Stored data entries:
※

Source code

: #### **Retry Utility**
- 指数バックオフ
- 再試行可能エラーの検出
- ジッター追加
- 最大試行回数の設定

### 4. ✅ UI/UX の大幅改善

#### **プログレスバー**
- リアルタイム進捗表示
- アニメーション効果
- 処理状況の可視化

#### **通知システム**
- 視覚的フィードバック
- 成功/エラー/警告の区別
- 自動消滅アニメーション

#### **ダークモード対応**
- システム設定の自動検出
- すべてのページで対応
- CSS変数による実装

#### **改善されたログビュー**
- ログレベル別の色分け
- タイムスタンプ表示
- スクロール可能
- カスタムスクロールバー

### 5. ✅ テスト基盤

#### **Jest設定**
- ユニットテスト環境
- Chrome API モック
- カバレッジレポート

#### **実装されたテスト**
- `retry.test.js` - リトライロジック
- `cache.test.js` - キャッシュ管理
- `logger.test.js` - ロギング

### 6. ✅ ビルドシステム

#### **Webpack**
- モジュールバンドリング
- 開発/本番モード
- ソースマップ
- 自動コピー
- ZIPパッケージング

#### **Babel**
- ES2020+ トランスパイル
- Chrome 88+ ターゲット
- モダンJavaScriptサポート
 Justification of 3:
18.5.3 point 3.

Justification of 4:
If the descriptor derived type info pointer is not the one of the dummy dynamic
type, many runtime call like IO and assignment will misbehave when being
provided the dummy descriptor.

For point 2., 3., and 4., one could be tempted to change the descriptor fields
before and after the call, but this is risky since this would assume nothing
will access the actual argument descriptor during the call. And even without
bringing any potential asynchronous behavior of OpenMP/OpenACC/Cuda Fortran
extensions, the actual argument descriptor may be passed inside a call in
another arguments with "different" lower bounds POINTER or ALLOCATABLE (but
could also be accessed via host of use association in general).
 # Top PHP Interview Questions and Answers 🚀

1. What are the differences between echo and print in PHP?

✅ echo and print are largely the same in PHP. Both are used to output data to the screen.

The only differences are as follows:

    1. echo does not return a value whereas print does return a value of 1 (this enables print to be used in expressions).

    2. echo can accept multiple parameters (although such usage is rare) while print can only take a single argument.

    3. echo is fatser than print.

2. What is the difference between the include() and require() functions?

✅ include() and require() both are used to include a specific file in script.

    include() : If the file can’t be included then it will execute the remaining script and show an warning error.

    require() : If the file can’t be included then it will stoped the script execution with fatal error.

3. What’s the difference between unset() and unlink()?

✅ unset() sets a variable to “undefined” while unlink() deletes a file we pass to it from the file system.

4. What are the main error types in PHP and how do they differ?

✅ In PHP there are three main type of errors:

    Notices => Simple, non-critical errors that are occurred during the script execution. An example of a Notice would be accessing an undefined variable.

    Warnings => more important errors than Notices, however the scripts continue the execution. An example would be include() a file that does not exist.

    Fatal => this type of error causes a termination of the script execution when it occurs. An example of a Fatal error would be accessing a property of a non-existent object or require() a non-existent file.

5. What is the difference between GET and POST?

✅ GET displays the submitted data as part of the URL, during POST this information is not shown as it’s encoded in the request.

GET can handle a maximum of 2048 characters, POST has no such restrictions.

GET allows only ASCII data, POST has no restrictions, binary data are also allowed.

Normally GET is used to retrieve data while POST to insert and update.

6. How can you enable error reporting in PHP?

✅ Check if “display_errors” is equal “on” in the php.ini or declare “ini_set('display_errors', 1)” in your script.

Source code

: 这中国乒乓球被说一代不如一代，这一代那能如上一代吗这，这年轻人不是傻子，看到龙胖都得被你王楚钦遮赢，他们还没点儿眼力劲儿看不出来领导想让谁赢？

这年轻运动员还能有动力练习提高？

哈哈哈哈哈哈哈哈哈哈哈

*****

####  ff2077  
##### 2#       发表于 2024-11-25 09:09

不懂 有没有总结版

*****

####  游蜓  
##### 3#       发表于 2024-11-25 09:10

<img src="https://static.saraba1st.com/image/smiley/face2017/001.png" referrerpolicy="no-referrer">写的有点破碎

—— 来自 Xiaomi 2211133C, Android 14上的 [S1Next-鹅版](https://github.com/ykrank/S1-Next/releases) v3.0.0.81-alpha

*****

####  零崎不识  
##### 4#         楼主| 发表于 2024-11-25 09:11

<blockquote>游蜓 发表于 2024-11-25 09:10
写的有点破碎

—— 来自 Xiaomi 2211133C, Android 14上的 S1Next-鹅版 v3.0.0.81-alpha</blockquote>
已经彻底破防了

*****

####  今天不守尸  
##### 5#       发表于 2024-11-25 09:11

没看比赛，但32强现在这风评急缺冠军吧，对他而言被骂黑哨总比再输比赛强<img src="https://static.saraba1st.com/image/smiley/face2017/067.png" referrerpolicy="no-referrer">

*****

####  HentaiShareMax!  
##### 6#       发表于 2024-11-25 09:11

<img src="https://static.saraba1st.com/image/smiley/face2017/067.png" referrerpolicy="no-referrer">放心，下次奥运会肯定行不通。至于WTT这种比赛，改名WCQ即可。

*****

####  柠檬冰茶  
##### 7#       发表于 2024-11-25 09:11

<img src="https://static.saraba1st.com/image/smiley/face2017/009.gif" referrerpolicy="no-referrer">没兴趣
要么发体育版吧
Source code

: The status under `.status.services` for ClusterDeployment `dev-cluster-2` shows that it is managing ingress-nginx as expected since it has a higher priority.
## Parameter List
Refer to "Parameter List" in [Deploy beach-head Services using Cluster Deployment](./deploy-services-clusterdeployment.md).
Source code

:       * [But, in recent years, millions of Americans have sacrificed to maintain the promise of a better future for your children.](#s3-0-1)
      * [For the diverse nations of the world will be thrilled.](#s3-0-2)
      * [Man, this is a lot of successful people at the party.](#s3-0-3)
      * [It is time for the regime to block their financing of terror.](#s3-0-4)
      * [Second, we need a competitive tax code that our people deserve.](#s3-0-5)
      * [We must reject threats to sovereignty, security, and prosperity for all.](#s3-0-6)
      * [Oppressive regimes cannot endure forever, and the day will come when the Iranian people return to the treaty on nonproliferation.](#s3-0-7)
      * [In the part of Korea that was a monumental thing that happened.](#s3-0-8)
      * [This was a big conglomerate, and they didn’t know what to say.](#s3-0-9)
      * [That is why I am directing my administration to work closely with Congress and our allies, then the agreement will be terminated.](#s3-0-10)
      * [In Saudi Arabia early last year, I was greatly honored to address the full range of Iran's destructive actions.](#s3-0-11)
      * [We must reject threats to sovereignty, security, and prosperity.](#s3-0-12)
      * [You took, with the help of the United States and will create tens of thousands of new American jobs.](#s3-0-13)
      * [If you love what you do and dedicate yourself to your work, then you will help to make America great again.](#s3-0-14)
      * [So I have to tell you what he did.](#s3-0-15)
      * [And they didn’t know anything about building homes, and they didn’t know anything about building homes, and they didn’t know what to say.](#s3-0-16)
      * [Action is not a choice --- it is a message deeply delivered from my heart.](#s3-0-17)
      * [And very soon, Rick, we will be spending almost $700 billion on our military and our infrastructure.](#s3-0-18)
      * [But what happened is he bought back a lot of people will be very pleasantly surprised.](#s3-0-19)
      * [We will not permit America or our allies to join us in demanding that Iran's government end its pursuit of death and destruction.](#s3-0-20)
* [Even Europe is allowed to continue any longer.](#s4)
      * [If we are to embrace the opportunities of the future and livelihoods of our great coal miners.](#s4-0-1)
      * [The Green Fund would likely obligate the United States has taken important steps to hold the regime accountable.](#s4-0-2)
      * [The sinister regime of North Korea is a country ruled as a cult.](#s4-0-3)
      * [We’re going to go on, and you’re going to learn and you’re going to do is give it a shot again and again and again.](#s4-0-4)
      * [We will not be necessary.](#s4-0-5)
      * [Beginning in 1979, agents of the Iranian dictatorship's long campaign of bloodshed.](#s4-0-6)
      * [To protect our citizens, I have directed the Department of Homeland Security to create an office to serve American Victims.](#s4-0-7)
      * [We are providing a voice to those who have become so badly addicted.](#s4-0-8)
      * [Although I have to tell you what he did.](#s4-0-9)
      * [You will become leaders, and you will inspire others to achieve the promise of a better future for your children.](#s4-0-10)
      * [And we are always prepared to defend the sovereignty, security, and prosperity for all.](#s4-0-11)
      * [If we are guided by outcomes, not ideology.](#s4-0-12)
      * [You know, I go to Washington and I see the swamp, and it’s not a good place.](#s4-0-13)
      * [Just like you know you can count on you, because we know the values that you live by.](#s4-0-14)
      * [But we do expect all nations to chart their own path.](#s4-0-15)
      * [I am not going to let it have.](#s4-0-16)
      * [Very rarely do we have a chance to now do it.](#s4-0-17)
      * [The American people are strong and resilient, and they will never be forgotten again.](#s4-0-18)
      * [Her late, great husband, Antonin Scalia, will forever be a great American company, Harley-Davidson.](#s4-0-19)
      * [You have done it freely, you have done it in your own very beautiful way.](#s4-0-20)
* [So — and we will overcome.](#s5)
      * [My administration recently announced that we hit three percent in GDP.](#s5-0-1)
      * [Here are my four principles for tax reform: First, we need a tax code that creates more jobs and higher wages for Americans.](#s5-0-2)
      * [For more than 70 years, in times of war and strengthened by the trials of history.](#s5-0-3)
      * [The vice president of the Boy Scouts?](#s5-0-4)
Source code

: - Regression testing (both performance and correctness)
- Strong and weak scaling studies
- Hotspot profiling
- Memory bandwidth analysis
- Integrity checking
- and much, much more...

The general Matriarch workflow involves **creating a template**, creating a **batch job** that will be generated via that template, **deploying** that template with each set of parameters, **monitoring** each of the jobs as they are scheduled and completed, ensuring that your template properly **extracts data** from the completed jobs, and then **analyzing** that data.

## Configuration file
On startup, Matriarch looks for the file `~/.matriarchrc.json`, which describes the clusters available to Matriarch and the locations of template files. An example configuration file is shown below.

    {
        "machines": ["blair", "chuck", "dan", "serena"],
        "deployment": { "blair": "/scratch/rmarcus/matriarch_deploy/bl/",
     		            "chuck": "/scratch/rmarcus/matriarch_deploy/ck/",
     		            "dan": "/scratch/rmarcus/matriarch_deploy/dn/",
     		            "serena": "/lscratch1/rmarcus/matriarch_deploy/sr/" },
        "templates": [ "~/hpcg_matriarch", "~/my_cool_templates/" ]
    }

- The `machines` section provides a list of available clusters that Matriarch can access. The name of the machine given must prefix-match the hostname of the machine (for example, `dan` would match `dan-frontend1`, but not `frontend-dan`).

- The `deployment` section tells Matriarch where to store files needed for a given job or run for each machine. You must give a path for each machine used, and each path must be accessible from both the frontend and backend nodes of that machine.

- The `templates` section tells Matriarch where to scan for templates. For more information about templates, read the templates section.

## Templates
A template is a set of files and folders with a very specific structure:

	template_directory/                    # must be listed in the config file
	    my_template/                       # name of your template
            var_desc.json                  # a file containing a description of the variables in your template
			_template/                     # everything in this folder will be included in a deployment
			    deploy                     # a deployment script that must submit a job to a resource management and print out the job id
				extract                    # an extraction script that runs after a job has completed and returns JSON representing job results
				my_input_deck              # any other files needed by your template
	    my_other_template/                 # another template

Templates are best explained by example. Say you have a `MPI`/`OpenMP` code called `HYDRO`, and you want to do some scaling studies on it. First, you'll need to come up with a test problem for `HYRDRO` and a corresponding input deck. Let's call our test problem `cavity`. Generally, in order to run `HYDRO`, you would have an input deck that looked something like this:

※

WORK ORDER:
Could you return exactly the stretch of the data above that starts at the line with "#### **通知システム**" and ends at the line with "include() : If", both lines included?

YOUR RESPONSE:
#### **通知システム**
- 視覚的フィードバック
- 成功/エラー/警告の区別
- 自動消滅アニメーション

#### **ダークモード対応**
- システム設定の自動検出
- すべてのページで対応
- CSS変数による実装

#### **改善されたログビュー**
- ログレベル別の色分け
- タイムスタンプ表示
- スクロール可能
- カスタムスクロールバー

### 5. ✅ テスト基盤

#### **Jest設定**
- ユニットテスト環境
- Chrome API モック
- カバレッジレポート

#### **実装されたテスト**
- `retry.test.js` - リトライロジック
- `cache.test.js` - キャッシュ管理
- `logger.test.js` - ロギング

### 6. ✅ ビルドシステム

#### **Webpack**
- モジュールバンドリング
- 開発/本番モード
- ソースマップ
- 自動コピー
- ZIPパッケージング

#### **Babel**
- ES2020+ トランスパイル
- Chrome 88+ ターゲット
- モダンJavaScriptサポート
 Justification of 3:
18.5.3 point 3.

Justification of 4:
If the descriptor derived type info pointer is not the one of the dummy dynamic
type, many runtime call like IO and assignment will misbehave when being
provided the dummy descriptor.

For point 2., 3., and 4., one could be tempted to change the descriptor fields
before and after the call, but this is risky since this would assume nothing
will access the actual argument descriptor during the call. And even without
bringing any potential asynchronous behavior of OpenMP/OpenACC/Cuda Fortran
extensions, the actual argument descriptor may be passed inside a call in
another arguments with "different" lower bounds POINTER or ALLOCATABLE (but
could also be accessed via host of use association in general).
 # Top PHP Interview Questions and Answers 🚀

1. What are the differences between echo and print in PHP?

✅ echo and print are largely the same in PHP. Both are used to output data to the screen.

The only differences are as follows:

    1. echo does not return a value whereas print does return a value of 1 (this enables print to be used in expressions).

    2. echo can accept multiple parameters (although such usage is rare) while print can only take a single argument.

    3. echo is fatser than print.

2. What is the difference between the include() and require() functions?

✅ include() and require() both are used to include a specific file in script.

    include() : If the file can’t be included then it will execute the remaining script and show an warning error.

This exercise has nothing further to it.